Scaling is a simple technique that you can bring to your coaching to unlock the coachee’s thinking about where they are now, versus where they want to be. Given the nature of the tool, it’s hard to pin down its initial origin, but it has strong history in various Solution Focused and Progress Focused approaches.
We open by asking the coachee “On a scale of 0 to 10, where do you currently rate yourself?”. The question should be tailored to their current goals or the topic of conversation. If the coachee wants to improve their public speaking skills, then the questions could be “On a scale of 0 to 10, how would you rate your ability to speak in public?”.

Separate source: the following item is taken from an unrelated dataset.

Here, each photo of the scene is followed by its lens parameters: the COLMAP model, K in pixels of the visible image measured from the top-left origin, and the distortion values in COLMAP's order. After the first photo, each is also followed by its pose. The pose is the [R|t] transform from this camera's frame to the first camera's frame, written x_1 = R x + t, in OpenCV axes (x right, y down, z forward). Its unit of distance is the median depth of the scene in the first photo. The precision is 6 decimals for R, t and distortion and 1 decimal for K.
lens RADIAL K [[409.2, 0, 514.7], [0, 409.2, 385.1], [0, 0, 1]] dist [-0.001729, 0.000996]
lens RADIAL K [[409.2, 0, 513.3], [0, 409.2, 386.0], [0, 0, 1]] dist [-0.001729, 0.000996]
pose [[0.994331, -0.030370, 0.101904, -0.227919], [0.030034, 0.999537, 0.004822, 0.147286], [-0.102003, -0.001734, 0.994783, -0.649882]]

This question opens the conversation, with the aim of building a shared understanding.
We might next ask “On this same scale, where would you like to get to?”. It’s also useful to consider the extremes, “What does a 10 look like to you?”, “How about 0?”. This starts to give us a picture of the coachee’s thinking about this skill or area.

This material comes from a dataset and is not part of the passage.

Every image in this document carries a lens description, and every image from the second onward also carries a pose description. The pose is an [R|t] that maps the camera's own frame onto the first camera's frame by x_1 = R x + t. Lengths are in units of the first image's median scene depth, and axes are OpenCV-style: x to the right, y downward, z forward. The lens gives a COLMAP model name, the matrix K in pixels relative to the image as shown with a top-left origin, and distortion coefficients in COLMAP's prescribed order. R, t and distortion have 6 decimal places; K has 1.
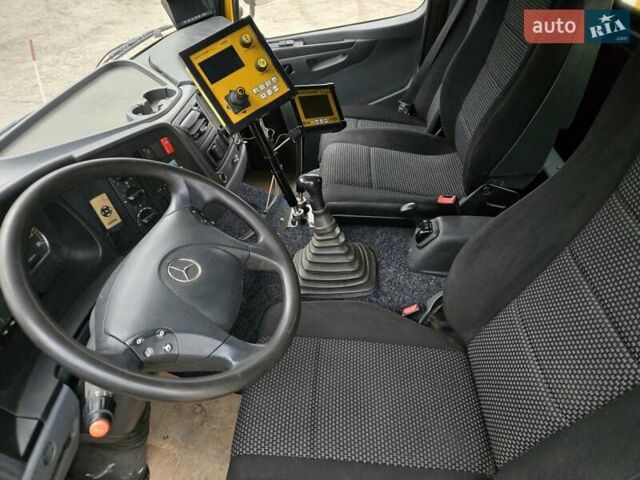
lens RADIAL K [[427.3, 0, 317.7], [0, 427.3, 240.4], [0, 0, 1]] dist [0.051717, -0.036998]
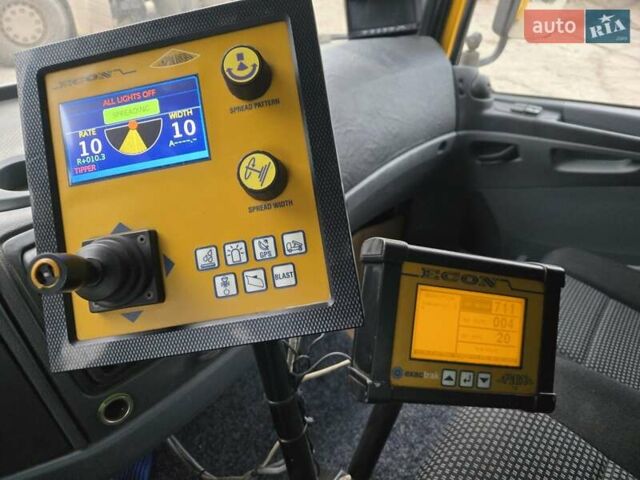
lens RADIAL K [[427.3, 0, 322.3], [0, 427.3, 238.3], [0, 0, 1]] dist [0.051717, -0.036998]
pose [[0.814330, 0.406509, -0.414267, 0.009810], [-0.432589, 0.900960, 0.033742, -0.217549], [0.386954, 0.151730, 0.909530, 0.429132]]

With the coachee’s scoring, it is important the coach doesn’t question the chosen score. Suggesting that the coachee should change their score, or rethink it, is likely to close the conversation, rather than open it. Far more useful is to question why a score was given “What is your thinking behind this 5?”.
Scaling can help us track goals, and also set steps towards achieving them. Starting at 2 and trying to jump to 9 may not be achievable, but the coachee can probably find some steps to take to move up in smaller increments, and you can shape this conversation as a coach, “What would it take to move to 4?”.

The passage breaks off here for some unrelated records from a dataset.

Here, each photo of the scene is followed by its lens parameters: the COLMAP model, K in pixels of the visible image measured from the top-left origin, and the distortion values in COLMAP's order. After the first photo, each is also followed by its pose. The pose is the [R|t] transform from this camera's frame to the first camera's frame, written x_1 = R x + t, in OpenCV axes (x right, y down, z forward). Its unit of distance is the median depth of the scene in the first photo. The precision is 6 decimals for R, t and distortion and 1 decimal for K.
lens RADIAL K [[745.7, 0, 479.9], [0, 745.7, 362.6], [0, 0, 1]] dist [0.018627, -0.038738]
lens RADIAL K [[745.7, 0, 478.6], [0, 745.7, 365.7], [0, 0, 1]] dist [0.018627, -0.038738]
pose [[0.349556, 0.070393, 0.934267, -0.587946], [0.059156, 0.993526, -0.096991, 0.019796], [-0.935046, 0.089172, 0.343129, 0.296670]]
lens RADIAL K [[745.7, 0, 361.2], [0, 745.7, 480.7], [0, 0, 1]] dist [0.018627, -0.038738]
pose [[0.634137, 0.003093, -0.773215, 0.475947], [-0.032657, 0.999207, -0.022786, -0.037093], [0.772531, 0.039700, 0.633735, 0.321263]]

By revisiting the question over several sessions, we can build our understanding of how the coachee is approaching their goal, and show progress towards it. That can be a very powerful motivator in stepping up to the next level.
For some coachees, asking the questions may not be concrete enough. We can choose to sketch out the line along with the question, and mark the scores as we go. The physical representation can be very helpful in shaping the discussion, marking the paper can provide additional focus on the area.
As with all techniques, this may not work for you, or your specific coachee. It’s great to try it out, but if it’s not useful move on.
For those coachees that find benefit, I’ve tended to find it’s extremely powerful. Given the simplicity of deploying it, I’d very much advise every coach to consider it as part of their toolbox.